Whether it’s the moral decay of our election-year campaigns, the overall sense of disregard within the Executive and Legislative branches, or the ubiquitous “Reacting versus Responding” to issues which require considered responses, modern day politics has taken on a new form. Over the past 30 years we have been witness to an ever-quickening decline in the ability of our current form of government to govern effectively.
The market has been flooded with politicians and pundits spreading spin via the media, White House and Congressional sycophants posing as creditable, independent sources pushing targeted propaganda against the opposing party. Party politics have seemingly become a higher priority for elected officials, than the agenda to govern the United States. Political Parties are neither mentioned, nor alluded to, in the U.S. Constitution, which makes me wonder if they are a good idea to begin with at all.

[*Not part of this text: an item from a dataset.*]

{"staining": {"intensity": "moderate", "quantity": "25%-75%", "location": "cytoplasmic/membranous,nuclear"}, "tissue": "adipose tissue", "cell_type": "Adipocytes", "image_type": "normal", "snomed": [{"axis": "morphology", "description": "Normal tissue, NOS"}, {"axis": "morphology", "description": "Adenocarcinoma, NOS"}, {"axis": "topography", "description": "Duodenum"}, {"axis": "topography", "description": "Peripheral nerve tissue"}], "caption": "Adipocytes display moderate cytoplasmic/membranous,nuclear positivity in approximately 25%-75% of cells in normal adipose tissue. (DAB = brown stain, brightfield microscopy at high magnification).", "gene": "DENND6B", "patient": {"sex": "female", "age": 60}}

We need a return to reason, a return to critical thinking, and a new purpose for our government, where politicians conduct themselves as public servants as they were elected to be. I want my country back..where our elected officials tell the truth rather than sell the lie, where political pluralism is embraced as a strength and not as an evil..not because it is the easy thing to do, but because it is the hard thing to do, “because that goal will serve to organize and measure the best of our energies and skills, because that challenge is one that we are willing to accept, one we are unwilling to postpone, and one which we intend to accomplish.”